The service_area object may take on different types of values:
- The literal string
everywhere, indicating that the OPDS server considers the entire universe within its service area. - A GeoJSON object that spells out the service area in geographic terms.
- A dictionary that maps ISO 3116-1 alpha-2 country codes to lists of place names.
A "list of place names" may take on two different values:
- A list of strings, each of which refers to a single place.
- The literal string
everywhere, which means every relevant place.
If the service_area is not present, clients should assume a value of everywhere.
This spec does not define which strings refer to which places in a "list of place names". However, the Library Simplified library registry can understand the following place names for the United States.
- A state or territory, by its abbreviation.
- A census-designated place (such as a city or town) in the format "{city}, {state abbreviation}".

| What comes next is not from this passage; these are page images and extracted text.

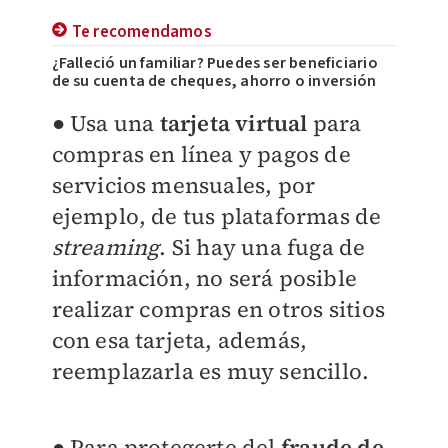
Te recomendamos
¿Falleció un familiar? Puedes ser beneficiario
de su cuenta de cheques, ahorro o inversión
● Usa una
tarjeta virtual
para
compras en línea y pagos de
servicios mensuales, por
ejemplo, de tus plataformas de
streaming
. Si hay una fuga de
información, no será posible
realizar compras en otros sitios
con esa tarjeta, además,
reemplazarla es muy sencillo.
● Para protegerte del
fraude de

- A county in the format "{name} County, {state abbreviation}".
- A ZIP code, as a string.
Here's the service_area for a library that serves the entire state of California, one city in Kansas, one county in Florida, and one ZIP code in Illinois:
"service_area" : {
"US": ["CA", "Lawrence, KS", "Broward County, FL", "60604"]
}
Here's a library that serves the United States plus one city in Canada:
"service_area" : {
"US": "everywhere",
"CA": ["Toronto, ON"]
}
Here's a library that serves everyone:
"service_area": "everywhere"
This link is used when someone doesn't currently have an account on the OPDS server, and wants to get one. If they follow the instructions at the other end of the URL, they should be in a position to close the web view and enter their newly created credentials. It won't work if there's an extra validation step where they have to, e.g. walk into a branch library and show ID.

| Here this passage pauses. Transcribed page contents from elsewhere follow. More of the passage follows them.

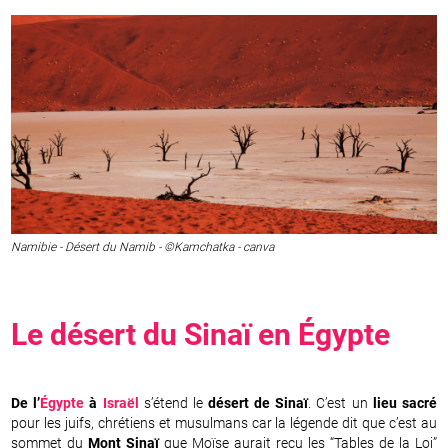
Namibie - Désert du Namib - ©Kamchatka - canva
Le désert du Sinaï en
Égypte
De l’
Égypte
à
Israël
s’étend le
désert de Sinaï
. C’est un
lieu sacré
pour les juifs, chrétiens et musulmans car la légende dit que c’est au
sommet du
Mont Sinaï
que Moïse aurait reçu les “Tables de la Loi”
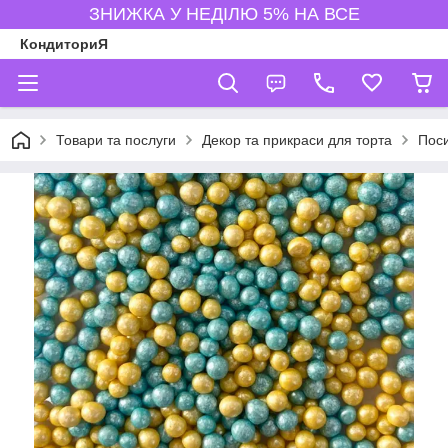
ЗНИЖКА У НЕДІЛЮ 5% НА ВСЕ
КондиториЯ
Товари та послуги
Декор та прикраси для торта
Пос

Ideally the site at the other end of this URL would support the Simple Signup Protocol, but it's not required.
If the OPDS server is run by an organization that has an identifiable logo, linking to that logo from the Authentication for OPDS document, using rel="logo", is a good way to help people find your server in a catalog.
For SimplyE we expect logos to be 135 by 135 pixels square, in PNG format, and to look good on a white background. We also prefer that logos be embedded in the Authentication for OPDS document using a data: URL, rather than be external links that have to be fetched separately.